La novità introdotta sul caso dell’aiuto al suicidio, prosegue Coraggio, si spiega “in questo contesto di difficoltà di attuazione delle nostre decisioni. In quell’occasione, com’è noto, la Corte non si è limitata a un semplice monito ma, sul presupposto dell’incostituzionalità della disciplina vigente, ha posto al legislatore un termine entro cui doveva intervenire, fissando al contempo una nuova udienza nella quale, in mancanza dell’intervento legislativo, avrebbe provveduto direttamente (ordinanza n. 207/2018). Ciò che poi è avvenuto a seguito del perdurante silenzio del parlamento. Un esempio virtuoso di leale collaborazione – conclude Coraggio – si è avuto però con il ricalcolo dell’assegno spettante agli invalidi civili totali, subito dopo la decisione che ne ha stabilito l’insufficienza a garantire il minimo vitale, il Legislatore è intervenuto per adeguare l’ammontare della pensione”. Coraggio parla anche del contesto in cui ha dovuto operare la Corte, investita da molteplici decisioni da prendere: “La modifica del contesto in cui la giustizia costituzionale si è trovata ad operare, l’emergere con forza di nuovi diritti fondamentali privi di tutela e l’esigenza sempre più avvertita di garantirli, hanno reso indispensabile e doveroso l’intervento della Corte, anche quando esso presuppone l’esercizio di discrezionalità”. Ma, tiene a precisare il presidente, “siamo stati molto attenti a entrare in punta di piedi nel quadro legislativo, sforzandoci di trovare in quello stesso quadro i riferimenti necessari”. A questo proposito cita una sentenza che ha avuto come relatrice Marta Cartabia, attuale ministra della Giustizia ed ex presidente della Corte: “Come caso guida, in questo senso può essere ricordata la sentenza Cartabia n. 40 del 2019 con cui la sanzione penale in materia di stupefacenti è stata rideterminata ispirandosi a sanzioni già previste nell’ordinamento sulla stessa materia. Questa strada, peraltro, è stata poi seguita in altre pronunce del 2020”.
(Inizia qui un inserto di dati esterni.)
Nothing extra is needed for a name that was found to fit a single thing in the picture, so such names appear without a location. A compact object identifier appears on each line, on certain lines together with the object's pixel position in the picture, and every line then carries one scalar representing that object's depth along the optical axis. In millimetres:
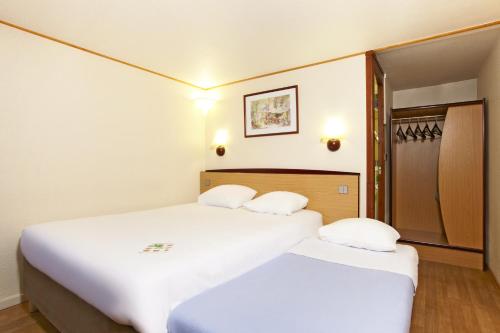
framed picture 3219
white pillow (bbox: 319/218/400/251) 1989
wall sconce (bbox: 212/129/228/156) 3830
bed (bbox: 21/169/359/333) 1251
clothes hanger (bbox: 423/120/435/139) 3820
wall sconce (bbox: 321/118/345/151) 2902
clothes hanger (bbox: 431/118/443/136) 3753
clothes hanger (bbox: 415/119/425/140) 3879
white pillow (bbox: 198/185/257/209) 3041
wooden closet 2979
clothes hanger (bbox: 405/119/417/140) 3930
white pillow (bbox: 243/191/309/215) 2668
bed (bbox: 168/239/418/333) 1099
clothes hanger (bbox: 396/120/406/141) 4008
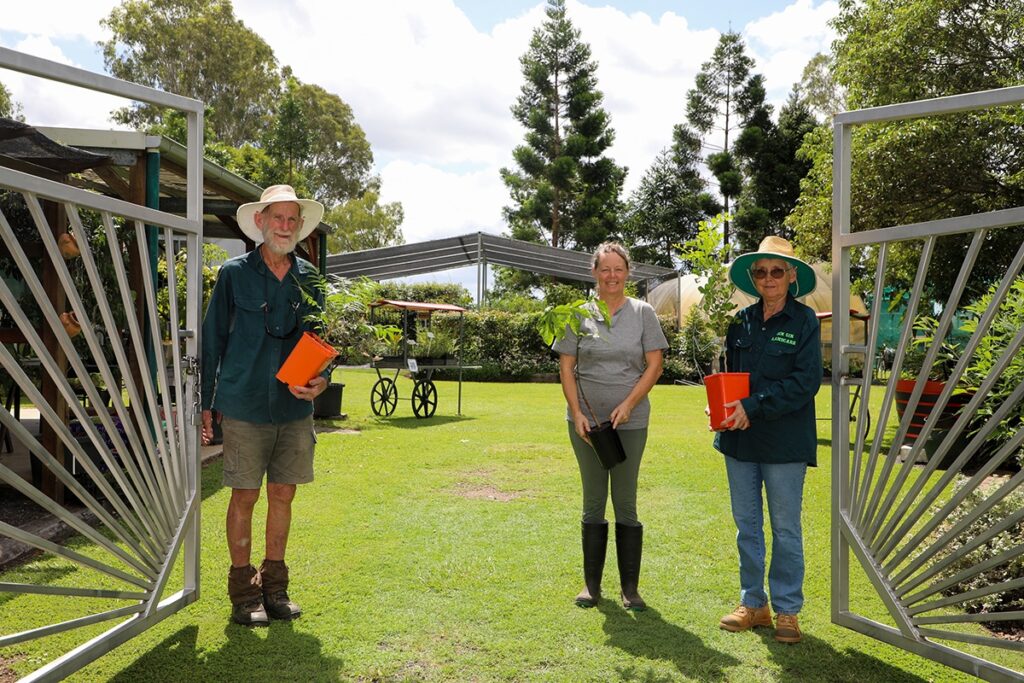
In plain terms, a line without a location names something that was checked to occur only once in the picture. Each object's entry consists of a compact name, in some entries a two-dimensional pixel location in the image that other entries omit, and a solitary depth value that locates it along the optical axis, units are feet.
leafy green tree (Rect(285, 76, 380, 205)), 125.90
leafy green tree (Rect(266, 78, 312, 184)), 94.38
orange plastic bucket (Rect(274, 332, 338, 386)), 10.80
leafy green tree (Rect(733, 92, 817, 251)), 97.25
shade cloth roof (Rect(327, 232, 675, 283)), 70.18
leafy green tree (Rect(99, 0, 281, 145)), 102.83
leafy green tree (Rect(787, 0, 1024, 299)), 33.94
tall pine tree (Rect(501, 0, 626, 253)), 99.81
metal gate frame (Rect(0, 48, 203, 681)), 7.61
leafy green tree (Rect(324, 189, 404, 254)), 124.77
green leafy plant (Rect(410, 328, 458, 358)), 41.01
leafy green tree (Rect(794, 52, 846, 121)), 102.17
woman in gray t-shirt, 12.35
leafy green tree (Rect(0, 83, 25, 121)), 70.74
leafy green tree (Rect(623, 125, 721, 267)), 104.78
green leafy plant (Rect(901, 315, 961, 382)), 21.31
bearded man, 11.41
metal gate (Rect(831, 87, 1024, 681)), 8.45
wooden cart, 36.11
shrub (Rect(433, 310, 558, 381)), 64.23
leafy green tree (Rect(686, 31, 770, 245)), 102.01
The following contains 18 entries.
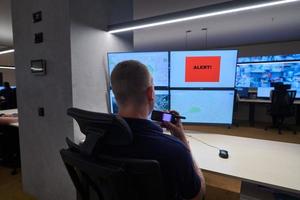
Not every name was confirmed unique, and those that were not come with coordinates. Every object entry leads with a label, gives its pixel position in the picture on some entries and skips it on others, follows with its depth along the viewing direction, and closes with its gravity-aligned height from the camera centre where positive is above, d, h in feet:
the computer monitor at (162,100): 6.56 -0.69
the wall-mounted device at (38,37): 6.22 +1.29
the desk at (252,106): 19.10 -2.63
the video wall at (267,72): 20.49 +0.94
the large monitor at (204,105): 6.18 -0.81
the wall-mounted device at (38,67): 6.21 +0.35
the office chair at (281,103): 16.61 -1.89
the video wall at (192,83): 6.06 -0.11
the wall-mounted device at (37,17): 6.14 +1.93
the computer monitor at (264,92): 20.24 -1.19
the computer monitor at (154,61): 6.45 +0.60
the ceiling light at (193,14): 4.38 +1.68
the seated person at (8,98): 14.69 -1.53
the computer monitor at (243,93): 21.91 -1.42
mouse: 4.64 -1.76
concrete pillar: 5.72 +0.04
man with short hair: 2.39 -0.76
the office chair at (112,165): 2.10 -0.94
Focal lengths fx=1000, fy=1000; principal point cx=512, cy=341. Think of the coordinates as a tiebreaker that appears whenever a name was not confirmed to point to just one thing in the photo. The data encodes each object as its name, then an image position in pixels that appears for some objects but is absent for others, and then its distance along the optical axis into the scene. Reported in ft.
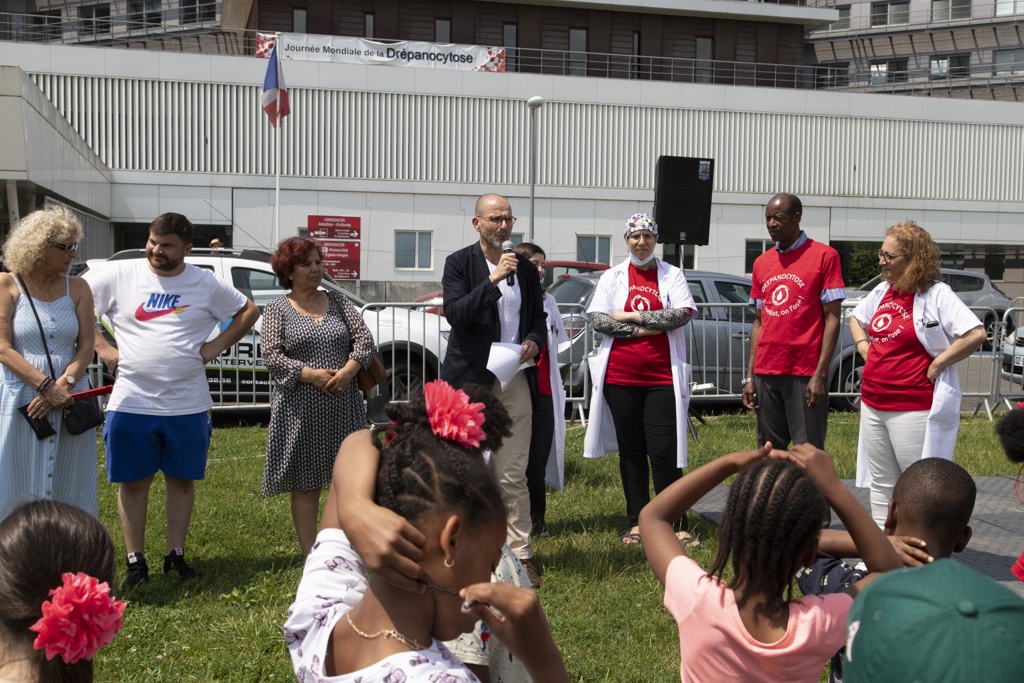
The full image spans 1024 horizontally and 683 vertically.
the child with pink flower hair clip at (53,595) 6.33
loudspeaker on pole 37.91
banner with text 108.37
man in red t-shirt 19.66
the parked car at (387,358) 34.47
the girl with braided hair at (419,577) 5.65
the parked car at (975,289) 75.31
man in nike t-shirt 17.62
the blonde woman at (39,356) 15.47
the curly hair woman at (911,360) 17.20
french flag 84.84
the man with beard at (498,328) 17.75
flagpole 95.30
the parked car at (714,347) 36.42
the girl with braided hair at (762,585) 7.52
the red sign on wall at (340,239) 104.53
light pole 58.93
Infine, il 2020 è stato anche un anno di ricambio alla Corte costituzionale, di giudici e presidenti. Dopo i canonici 9 anni, tre giudici hanno lasciano Palazzo della Consulta: Marta Cartabia, Aldo Carosi e Mario Morelli. Al loro posto sono arrivati Emanuela Navarretta, nominata dal presidente della Repubblica Sergio Mattarella, Angelo Buscema, eletto dalla Corte dei Conti, e Maria Rosaria San Giorgio, eletta dalla Cassazione. Tre sono anche gli avvicendamenti alla presidenza: il 13 settembre 2020, Marta Cartabia, prima donna presidente della Corte, lascia a 9 mesi dalla sua elezione. Al suo posto viene eletto presidente Morelli, fino a dicembre 2020. Successore è Giancarlo Coraggio, ex presidente del Consiglio di Stato, il cui mandato scade a fine gennaio 2022. Confermato Giuliano Amato come vicepresidente. E dovrebbe essere proprio lui, se la Corte continuerà a seguire il criterio di anzianità, il successore di Coraggio come presidente della Corte.